WHAT THE TASK ASKS. Render as a Markdown table with columns "No." and "Line" the lines starting with the one containing "çözünürlük kalitelidir." and going on through the one containing "çalışabilir.", numbering each line and leaving out blank lines.

[[ DATA TO PROCESS, beginning ]]

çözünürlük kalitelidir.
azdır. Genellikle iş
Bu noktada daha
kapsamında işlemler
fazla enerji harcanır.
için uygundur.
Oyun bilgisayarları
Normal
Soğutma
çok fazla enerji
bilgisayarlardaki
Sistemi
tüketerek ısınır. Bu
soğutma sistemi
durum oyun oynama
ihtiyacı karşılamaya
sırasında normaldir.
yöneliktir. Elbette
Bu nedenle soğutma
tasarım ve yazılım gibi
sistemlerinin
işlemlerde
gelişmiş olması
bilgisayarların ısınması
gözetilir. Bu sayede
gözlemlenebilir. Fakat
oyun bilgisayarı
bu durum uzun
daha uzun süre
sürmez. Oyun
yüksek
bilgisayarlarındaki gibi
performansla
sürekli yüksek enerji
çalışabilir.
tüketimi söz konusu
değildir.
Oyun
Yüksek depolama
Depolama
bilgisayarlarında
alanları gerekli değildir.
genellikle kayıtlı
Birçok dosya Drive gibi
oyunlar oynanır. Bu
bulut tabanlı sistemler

[[ DATA TO PROCESS, end ]]
[[ DATA TO PROCESS, beginning ]]

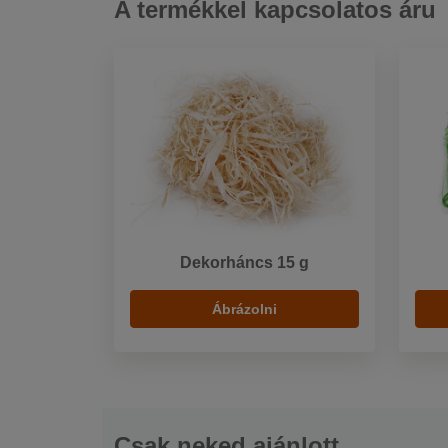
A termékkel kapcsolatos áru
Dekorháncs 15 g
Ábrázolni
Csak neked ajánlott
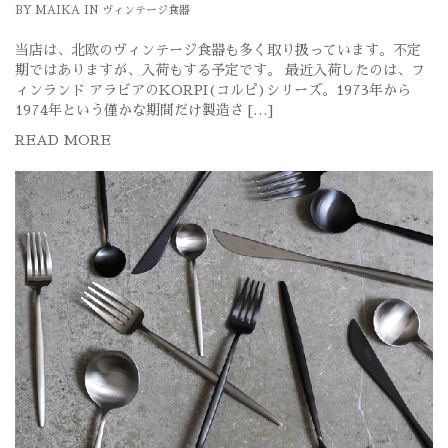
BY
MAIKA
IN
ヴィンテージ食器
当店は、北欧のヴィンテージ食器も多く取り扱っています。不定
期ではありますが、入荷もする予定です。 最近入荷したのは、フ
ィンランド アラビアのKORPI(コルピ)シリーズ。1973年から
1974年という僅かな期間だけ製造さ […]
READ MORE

[[ DATA TO PROCESS, end ]]

ANSWER SECTION.
| No. | Line |
|---|---|
| 1 | çözünürlük kalitelidir. |
| 2 | azdır. Genellikle iş |
| 3 | Bu noktada daha |
| 4 | kapsamında işlemler |
| 5 | fazla enerji harcanır. |
| 6 | için uygundur. |
| 7 | Oyun bilgisayarları |
| 8 | Normal |
| 9 | Soğutma |
| 10 | çok fazla enerji |
| 11 | bilgisayarlardaki |
| 12 | Sistemi |
| 13 | tüketerek ısınır. Bu |
| 14 | soğutma sistemi |
| 15 | durum oyun oynama |
| 16 | ihtiyacı karşılamaya |
| 17 | sırasında normaldir. |
| 18 | yöneliktir. Elbette |
| 19 | Bu nedenle soğutma |
| 20 | tasarım ve yazılım gibi |
| 21 | sistemlerinin |
| 22 | işlemlerde |
| 23 | gelişmiş olması |
| 24 | bilgisayarların ısınması |
| 25 | gözetilir. Bu sayede |
| 26 | gözlemlenebilir. Fakat |
| 27 | oyun bilgisayarı |
| 28 | bu durum uzun |
| 29 | daha uzun süre |
| 30 | sürmez. Oyun |
| 31 | yüksek |
| 32 | bilgisayarlarındaki gibi |
| 33 | performansla |
| 34 | sürekli yüksek enerji |
| 35 | çalışabilir. |